There are plans by President Donald Trump to sign an executive order that would remove the right to citizenship for babies of non-citizens and unauthorized immigrants born on U.S. soil.
This, the United States of America (US) President confirmed in an exclusive interview for Axios on HBO.
If the new executive order goes through, it will be the most dramatic move yet in Trump’s hardline immigration campaign, this time targeting “anchor babies” and “chain migration”, sparking off another standoff with the courts.
Trump told Axios on HBO that he has run the idea of ending birthright citizenship by his counsel and plans to proceed with the highly controversial move, which certainly will face legal challenges.
Axios on HBO had reportedly been working for weeks on a story on Trump’s plans for birthright citizenship, based on conversations with several sources, including one close to the White House Counsel’s office.
Few immigration and constitutional scholars believe it is within the president’s power to change birthright citizenship, former U.S. Citizenship and Immigration Services chief counsel Lynden Melmed tells Axios.
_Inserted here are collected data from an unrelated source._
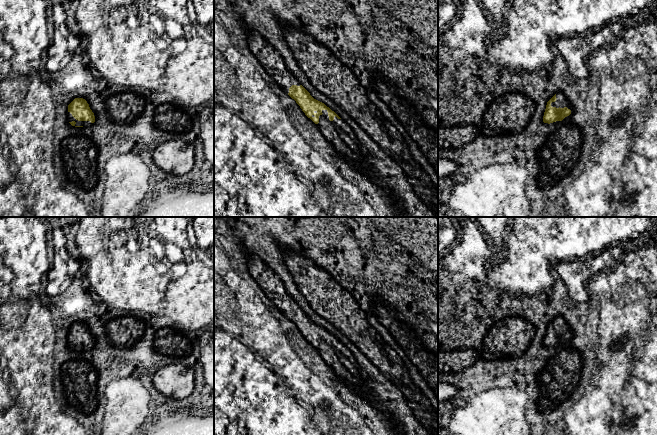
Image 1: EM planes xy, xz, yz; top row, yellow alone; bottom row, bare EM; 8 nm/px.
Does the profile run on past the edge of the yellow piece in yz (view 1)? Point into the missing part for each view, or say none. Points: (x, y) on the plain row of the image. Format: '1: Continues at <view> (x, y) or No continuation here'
1: Continues at yz (561, 325)

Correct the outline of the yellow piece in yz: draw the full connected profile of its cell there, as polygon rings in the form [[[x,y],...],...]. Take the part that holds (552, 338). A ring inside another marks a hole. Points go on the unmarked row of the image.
[[[558,316],[547,326],[543,346],[550,348],[562,345],[571,338],[571,334],[571,328],[565,318]]]

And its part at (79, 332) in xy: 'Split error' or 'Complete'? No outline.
Split error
However, some conservatives have argued that the 14th Amendment was only intended to provide citizenship to children born in the U.S. to lawful permanent residents — not to unauthorized immigrants or those on temporary visas.
John Eastman, a constitutional scholar and director of Chapman University’s Center for Constitutional Jurisprudence, told Axios on HBO that the Constitution has been misapplied over the past 40 or so years. He says the line “subject to the jurisdiction thereof” originally referred to people with full, political allegiance to the U.S. — green card holders and citizens.
Until the 1960s, the 14th Amendment was never applied to undocumented or temporary immigrants, Eastman said.
Between 1980 and 2006, the number of births to unauthorized immigrants — which opponents of birthright citizenship call “anchor babies” — skyrocketed to a peak of 370,000, according to a 2016 study by Pew research. It then declined slightly during and following the Great Recession.